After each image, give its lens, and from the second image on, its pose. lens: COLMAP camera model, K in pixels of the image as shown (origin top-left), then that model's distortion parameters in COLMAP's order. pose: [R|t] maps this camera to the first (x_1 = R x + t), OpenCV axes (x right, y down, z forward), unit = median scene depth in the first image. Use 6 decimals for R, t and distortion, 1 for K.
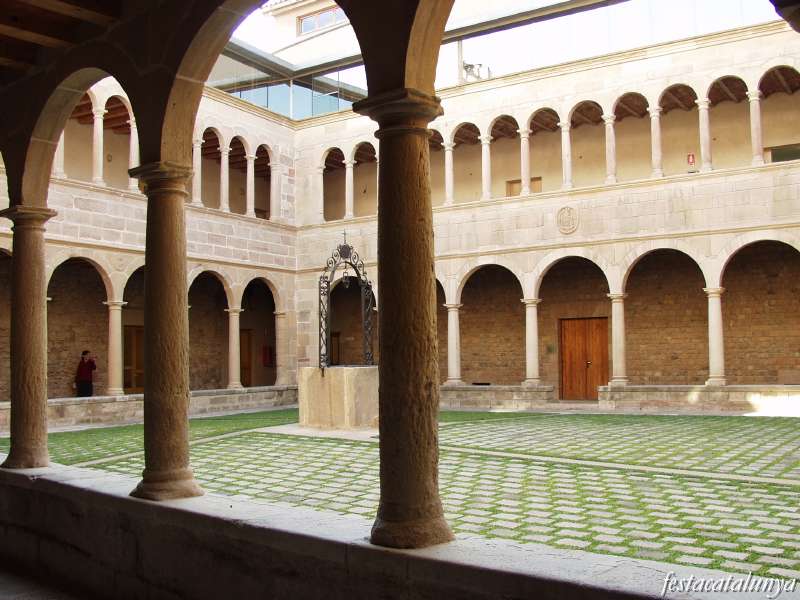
lens RADIAL K [[827.9, 0, 400.0], [0, 827.9, 300.0], [0, 0, 1]] dist [-0.131724, 0.024622]
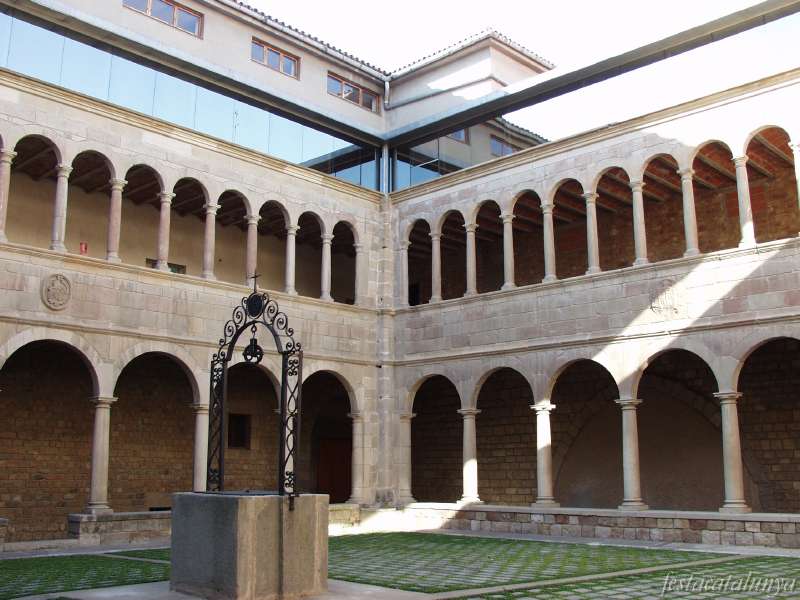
lens RADIAL K [[827.9, 0, 400.0], [0, 827.9, 300.0], [0, 0, 1]] dist [-0.131724, 0.024622]
pose [[0.140616, 0.208011, 0.967966, -0.467945], [-0.059235, 0.977696, -0.201497, 0.040648], [-0.988291, -0.029003, 0.149801, 0.578123]]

- _Your assignment_: Give the data again exactly, image-free.

- _Expected answer_:
After each image, give its lens, and from the second image on, its pose. lens: COLMAP camera model, K in pixels of the image as shown (origin top-left), then that model's distortion parameters in COLMAP's order. pose: [R|t] maps this camera to the first (x_1 = R x + t), OpenCV axes (x right, y down, z forward), unit = median scene depth in the first image. Use 6 decimals for R, t and distortion, 1 for K.
lens RADIAL K [[827.9, 0, 400.0], [0, 827.9, 300.0], [0, 0, 1]] dist [-0.131724, 0.024622]
lens RADIAL K [[827.9, 0, 400.0], [0, 827.9, 300.0], [0, 0, 1]] dist [-0.131724, 0.024622]
pose [[0.140616, 0.208011, 0.967966, -0.467945], [-0.059235, 0.977696, -0.201497, 0.040648], [-0.988291, -0.029003, 0.149801, 0.578123]]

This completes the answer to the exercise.